Meanwhile, it is clear that reinstating the project would require reassembling a team to run it.
The decision to kill Space Science News, operated by the Marshall Space Science Center, comes less than a month after the departure of science writer Dave Dooling, who had authored a healthy portion of the in-depth articles.
Dooling's contract expired December 21, and Marshall management chose not to renew it, taking the first step toward the shutdown.
"None of us wanted it to discontinue," Dooling said in a telephone interview Friday. "We had a lot of support in the lab.

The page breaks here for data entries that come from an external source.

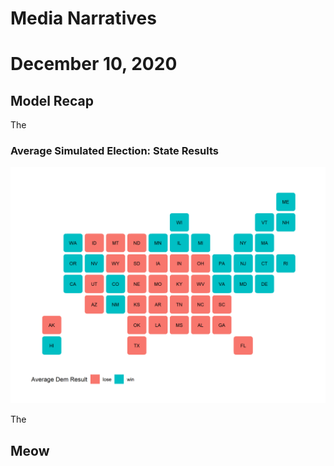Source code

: # Media Narratives

# December 10, 2020



## Model Recap


The


### Average Simulated Election: State Results

![Average Election](../figures/eval/avg_elxn.png)


The



## Meow
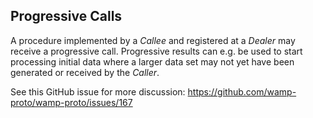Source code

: ## Progressive Calls

A procedure implemented by a *Callee* and registered at a *Dealer* may receive a progressive call. Progressive results can e.g. be used to start processing initial data where a larger data set may not yet have been generated or received by the *Caller*.

See this GitHub issue for more discussion: https://github.com/wamp-proto/wamp-proto/issues/167
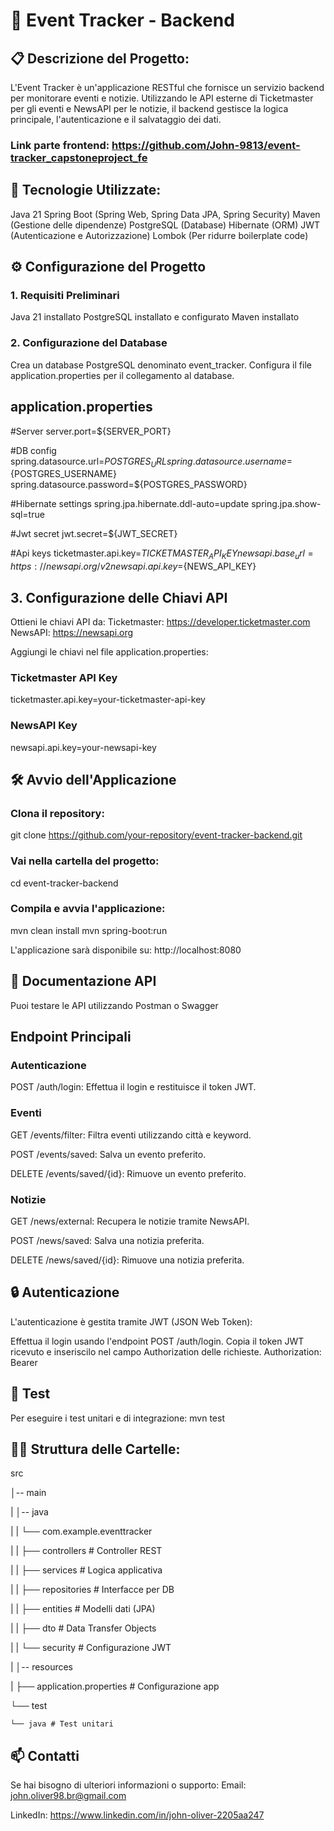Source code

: # 🎯 Event Tracker - Backend

## 📋 Descrizione del Progetto:
L'Event Tracker è un'applicazione RESTful che fornisce un servizio backend per monitorare eventi e notizie.
Utilizzando le API esterne di Ticketmaster per gli eventi e NewsAPI per le notizie, il backend gestisce la logica principale, l'autenticazione e il salvataggio dei dati.

### Link parte frontend: https://github.com/John-9813/event-tracker_capstoneproject_fe

## 🚀 Tecnologie Utilizzate:
Java 21
Spring Boot (Spring Web, Spring Data JPA, Spring Security)
Maven (Gestione delle dipendenze)
PostgreSQL (Database)
Hibernate (ORM)
JWT (Autenticazione e Autorizzazione)
Lombok (Per ridurre boilerplate code)

## ⚙️ Configurazione del Progetto

### 1. Requisiti Preliminari
Java 21 installato
PostgreSQL installato e configurato
Maven installato

### 2. Configurazione del Database
Crea un database PostgreSQL denominato event_tracker.
Configura il file application.properties per il collegamento al database.

## application.properties

#Server
server.port=${SERVER_PORT}

#DB config
spring.datasource.url=${POSTGRES_URL}
spring.datasource.username=${POSTGRES_USERNAME}
spring.datasource.password=${POSTGRES_PASSWORD}

#Hibernate settings
spring.jpa.hibernate.ddl-auto=update
spring.jpa.show-sql=true

#Jwt secret
jwt.secret=${JWT_SECRET}

#Api keys
ticketmaster.api.key=${TICKETMASTER_API_KEY}
newsapi.base_url=https://newsapi.org/v2
newsapi.api.key=${NEWS_API_KEY}

## 3. Configurazione delle Chiavi API
Ottieni le chiavi API da:
Ticketmaster: https://developer.ticketmaster.com
NewsAPI: https://newsapi.org

Aggiungi le chiavi nel file application.properties:

### Ticketmaster API Key
ticketmaster.api.key=your-ticketmaster-api-key

### NewsAPI Key
newsapi.api.key=your-newsapi-key

## 🛠️ Avvio dell'Applicazione

### Clona il repository:
git clone https://github.com/your-repository/event-tracker-backend.git

### Vai nella cartella del progetto:
cd event-tracker-backend

### Compila e avvia l'applicazione:
mvn clean install
mvn spring-boot:run

L'applicazione sarà disponibile su:
http://localhost:8080

## 📄 Documentazione API
Puoi testare le API utilizzando Postman o Swagger

## Endpoint Principali

### Autenticazione
POST /auth/login: Effettua il login e restituisce il token JWT.

### Eventi
GET /events/filter: Filtra eventi utilizzando città e keyword.

POST /events/saved: Salva un evento preferito.

DELETE /events/saved/{id}: Rimuove un evento preferito.

### Notizie
GET /news/external: Recupera le notizie tramite NewsAPI.

POST /news/saved: Salva una notizia preferita.

DELETE /news/saved/{id}: Rimuove una notizia preferita.


## 🔒 Autenticazione
L'autenticazione è gestita tramite JWT (JSON Web Token):

Effettua il login usando l'endpoint POST /auth/login.
Copia il token JWT ricevuto e inseriscilo nel campo Authorization delle richieste.
Authorization: Bearer <token>

## 🧪 Test
Per eseguire i test unitari e di integrazione:
mvn test

## 👨‍💻 Struttura delle Cartelle:
src

│-- main

|   │-- java

|   |   └── com.example.eventtracker

|   |       ├── controllers   # Controller REST

|   |       ├── services      # Logica applicativa

|   |       ├── repositories  # Interfacce per DB

|   |       ├── entities      # Modelli dati (JPA)

|   |       ├── dto           # Data Transfer Objects

|   |       └── security      # Configurazione JWT

|   │-- resources

|       ├── application.properties  # Configurazione app

└── test

    └── java # Test unitari
    
    
## 📫 Contatti
Se hai bisogno di ulteriori informazioni o supporto:
Email: john.oliver98.br@gmail.com

LinkedIn: https://www.linkedin.com/in/john-oliver-2205aa247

We really enjoyed working with the scientists."
The success of the site reached far beyond the lab, garnering more than 6 million visits in 1999, a "Webby" award and a Popular Science "50 Best of the Web" award.
The articles, produced by Dooling, Tony Phillips (who doubled as a "techie") and two interns, focused heavily on NASA researchers or work funded by NASA. They were read not only by scientists, but also by journalists as valuable background pieces for stories, and by the public as well.

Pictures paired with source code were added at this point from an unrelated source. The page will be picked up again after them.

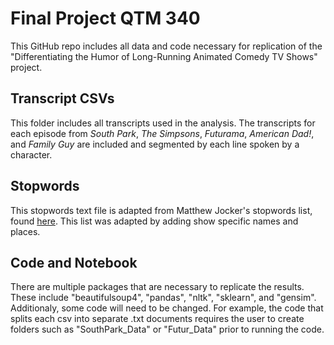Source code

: # Final Project QTM 340
This GitHub repo includes all data and code necessary for replication of the "Differentiating the Humor of Long-Running Animated Comedy TV Shows" project. 

## Transcript CSVs
This folder includes all transcripts used in the analysis. The transcripts for each episode from *South Park*, *The Simpsons*, *Futurama*, *American Dad!*, and *Family Guy* are included and segmented by each line spoken by a character. 

## Stopwords
This stopwords text file is adapted from Matthew Jocker's stopwords list, found [here](https://www.matthewjockers.net/macroanalysisbook/expanded-stopwords-list/). This list was adapted by adding show specific names and places. 

## Code and Notebook
There are multiple packages that are necessary to replicate the results. These include "beautifulsoup4", "pandas", "nltk", "sklearn", and "gensim". Additionaly, some code will need to be changed. For example, the code that splits each csv into separate .txt documents requires the user to create folders such as "SouthPark_Data" or "Futur_Data" prior to running the code. 
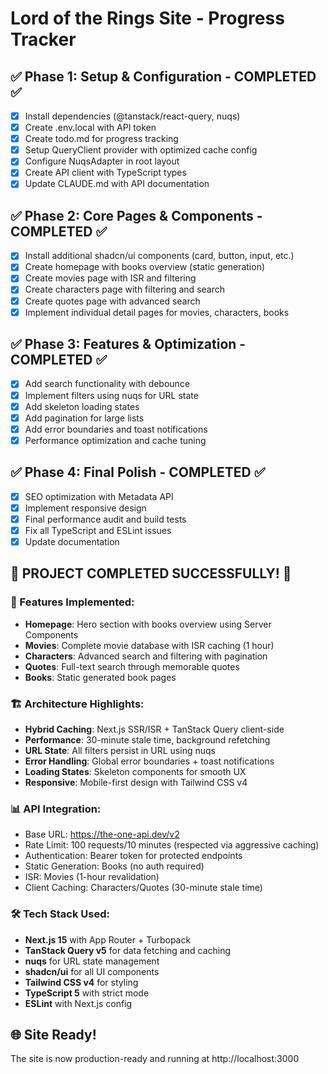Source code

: # Lord of the Rings Site - Progress Tracker

## ✅ Phase 1: Setup & Configuration - COMPLETED ✅
- [x] Install dependencies (@tanstack/react-query, nuqs)
- [x] Create .env.local with API token
- [x] Create todo.md for progress tracking
- [x] Setup QueryClient provider with optimized cache config
- [x] Configure NuqsAdapter in root layout
- [x] Create API client with TypeScript types
- [x] Update CLAUDE.md with API documentation

## ✅ Phase 2: Core Pages & Components - COMPLETED ✅
- [x] Install additional shadcn/ui components (card, button, input, etc.)
- [x] Create homepage with books overview (static generation)
- [x] Create movies page with ISR and filtering
- [x] Create characters page with filtering and search
- [x] Create quotes page with advanced search
- [x] Implement individual detail pages for movies, characters, books

## ✅ Phase 3: Features & Optimization - COMPLETED ✅
- [x] Add search functionality with debounce
- [x] Implement filters using nuqs for URL state
- [x] Add skeleton loading states
- [x] Add pagination for large lists
- [x] Add error boundaries and toast notifications
- [x] Performance optimization and cache tuning

## ✅ Phase 4: Final Polish - COMPLETED ✅
- [x] SEO optimization with Metadata API
- [x] Implement responsive design
- [x] Final performance audit and build tests
- [x] Fix all TypeScript and ESLint issues
- [x] Update documentation

## 🎉 PROJECT COMPLETED SUCCESSFULLY! 🎉

### 🚀 Features Implemented:
- **Homepage**: Hero section with books overview using Server Components
- **Movies**: Complete movie database with ISR caching (1 hour)
- **Characters**: Advanced search and filtering with pagination
- **Quotes**: Full-text search through memorable quotes
- **Books**: Static generated book pages

### 🏗️ Architecture Highlights:
- **Hybrid Caching**: Next.js SSR/ISR + TanStack Query client-side
- **Performance**: 30-minute stale time, background refetching
- **URL State**: All filters persist in URL using nuqs
- **Error Handling**: Global error boundaries + toast notifications
- **Loading States**: Skeleton components for smooth UX
- **Responsive**: Mobile-first design with Tailwind CSS v4

### 📊 API Integration:
- Base URL: https://the-one-api.dev/v2
- Rate Limit: 100 requests/10 minutes (respected via aggressive caching)
- Authentication: Bearer token for protected endpoints
- Static Generation: Books (no auth required)
- ISR: Movies (1-hour revalidation)
- Client Caching: Characters/Quotes (30-minute stale time)

### 🛠️ Tech Stack Used:
- **Next.js 15** with App Router + Turbopack
- **TanStack Query v5** for data fetching and caching
- **nuqs** for URL state management
- **shadcn/ui** for all UI components
- **Tailwind CSS v4** for styling
- **TypeScript 5** with strict mode
- **ESLint** with Next.js config

## 🌐 Site Ready!
The site is now production-ready and running at http://localhost:3000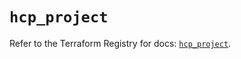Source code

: # `hcp_project`

Refer to the Terraform Registry for docs: [`hcp_project`](https://registry.terraform.io/providers/hashicorp/hcp/0.93.0/docs/resources/project).
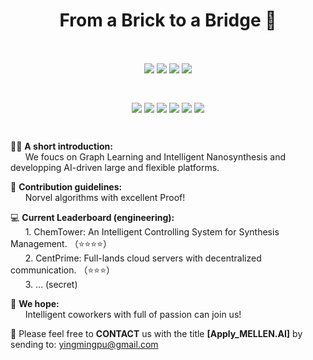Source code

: <h1 align="center">From a Brick to a Bridge 💎</h1>

<br>
<p align="center">
<img align="center" src="https://img.shields.io/badge/GraphLearning-40%25-blue" />
<img align="center" src="https://img.shields.io/badge/Chemistry-30%25-green" />
<img align="center" src="https://img.shields.io/badge/ComputerVision-10%25-red" />
<img align="center" src="https://img.shields.io/badge/Engineering-20%25-purple" />
</p>
<br>
<p align="center">
<img align="center" src="https://img.shields.io/badge/Python->v3.6-skyblue.svg" />
<img align="center" src="https://img.shields.io/badge/Django-v3.1.1-green.svg" />
<img align="center" src="https://img.shields.io/badge/Vue.js-v3.1.0-deepgreen.svg" />
<img align="center" src="https://img.shields.io/badge/npm-all-red.svg" />
<img align="center" src="https://img.shields.io/badge/Webpack-v5.71.0-blue.svg" />
<img align="center" src="https://img.shields.io/badge/NginX-v1.23.3-gray.svg" />
</p>
<br>

🙋‍♀️ **A short introduction:** <br>
   &nbsp;&nbsp;&nbsp;&nbsp;&nbsp;&nbsp;We foucs on Graph Learning and Intelligent Nanosynthesis and developping AI-driven large and flexible platforms. 

   
🌈 **Contribution guidelines:** <br>
   &nbsp;&nbsp;&nbsp;&nbsp;&nbsp;&nbsp;Norvel algorithms with excellent Proof!


💻 **Current Leaderboard (engineering):** <br>
   &nbsp;&nbsp;&nbsp;&nbsp;&nbsp;&nbsp;1. ChemTower: An Intelligent Controlling System for Synthesis Management. （⭐️⭐️⭐️⭐️）<br>
   &nbsp;&nbsp;&nbsp;&nbsp;&nbsp;&nbsp;2. CentPrime: Full-lands cloud servers with decentralized communication. （⭐️⭐️⭐️）<br>
   &nbsp;&nbsp;&nbsp;&nbsp;&nbsp;&nbsp;3. ... (secret)
   
 
🧙 **We hope:** <br>
   &nbsp;&nbsp;&nbsp;&nbsp;&nbsp;&nbsp;Intelligent coworkers with full of passion can join us! 

📮 Please feel free to **CONTACT** us with the title **[Apply_MELLEN.AI]** by sending to: yingmingpu@gmail.com

<!--

**Here are some ideas to get you started:**

🙋‍♀️ A short introduction - what is your organization all about?
🌈 Contribution guidelines - how can the community get involved?
👩‍💻 Useful resources - where can the community find your docs? Is there anything else the community should know?
🍿 Fun facts - what does your team eat for breakfast?
🧙 Remember, you can do mighty things with the power of [Markdown](https://docs.github.com/github/writing-on-github/getting-started-with-writing-and-formatting-on-github/basic-writing-and-formatting-syntax)
-->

Those who ran Space Science News saw their audience as anyone interested in space science, including people who might read Scientific American or watch the popular Nova television program. The site's popularity "cut across demographic boundaries," Dooling said.

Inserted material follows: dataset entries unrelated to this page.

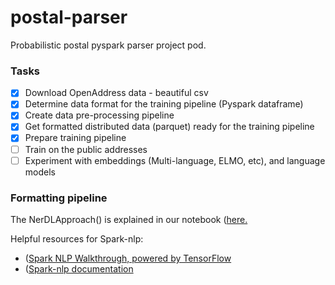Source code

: # postal-parser
Probabilistic postal pyspark parser project pod.

### Tasks

- [x] Download OpenAddress data - beautiful csv
- [x] Determine data format for the training pipeline (Pyspark dataframe)
- [x] Create data pre-processing pipeline
- [x] Get formatted distributed data (parquet) ready for the training pipeline  
- [x] Prepare training pipeline
- [ ] Train on the public addresses
- [ ] Experiment with embeddings (Multi-language, ELMO, etc), and language models 

### Formatting pipeline
The NerDLApproach() is explained in our notebook ([here.](https://github.com/Beaver-2020/postal-parser/blob/master/training/NERDLApproach.ipynb)

Helpful resources for Spark-nlp:
 - ([Spark NLP Walkthrough, powered by TensorFlow](https://medium.com/@saif1988/spark-nlp-walkthrough-powered-by-tensorflow-9965538663fd)
 - ([Spark-nlp documentation](https://nlp.johnsnowlabs.com/docs/en/quickstart)

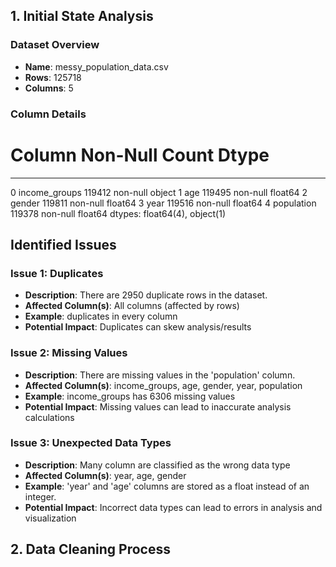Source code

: 

## 1. Initial State Analysis

### Dataset Overview
- **Name**: messy_population_data.csv
- **Rows**: 125718 
- **Columns**: 5

### Column Details

 #   Column         Non-Null Count   Dtype  
---  ------         --------------   -----  
 0   income_groups  119412 non-null  object 
 1   age            119495 non-null  float64
 2   gender         119811 non-null  float64
 3   year           119516 non-null  float64
 4   population     119378 non-null  float64
dtypes: float64(4), object(1)


## Identified Issues

### Issue 1: Duplicates
- **Description**: There are 2950 duplicate rows in the dataset.
- **Affected Column(s)**: All columns (affected by rows)
- **Example**: duplicates in every column
- **Potential Impact**: Duplicates can skew analysis/results 

### Issue 2: Missing Values
- **Description**: There are missing values in the 'population' column.
- **Affected Column(s)**: income_groups, age, gender, year, population       
- **Example**: income_groups has 6306 missing values 
- **Potential Impact**: Missing values can lead to inaccurate analysis calculations 

### Issue 3: Unexpected Data Types
- **Description**: Many column are classified as the wrong data type
- **Affected Column(s)**: year, age, gender
- **Example**: 'year' and 'age' columns are stored as a float instead of an integer.
- **Potential Impact**: Incorrect data types can lead to errors in analysis and visualization


## 2. Data Cleaning Process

Space Science News' leader was John Horack, a gamma-ray astronomer and overall director of Science Communications at Marshall. It was unclear Friday whether Horack has a job or not.
"John tried very hard to keep it going," Dooling said. "Central management decided it was not an area where they wanted to put their resources."
In an opinion article written for space.com and published November 19 as part of the "Space Visions" series, Horack and Rick E. Borchelt, former press secretary for science and technology in the Clinton White House, wrote of the need for scientists to improve their communication skills to more effectively reach the general public with their research results.
"As federal research budgets stagnate or decline, and despite public clamor for more and better scientific information, communication of basic research results continues to rank among the lowest agency priorities, mortgaged against traditional public relations activities to polish an agency’s image or control negative information flow to the press and public," Horack and Borchelt wrote.
"If new knowledge is generated but not communicated," the two argued, "only half the job has been done. This is a reflection of the transition of NASA from primarily an engineering organization used to help win the Cold War to a producer of new knowledge and technology in the national interest for the 21st century."
Space Science News, while clearly designed to promote NASA and its activities, did more. On occasion it served as photo album for professional and amateur pictures (and video footage) during an eclipse, and it was at times a clearinghouse for data and firsthand accounts of sightings during meteor showers.
And regardless of its goals, the science was always accurate, interesting and well explained.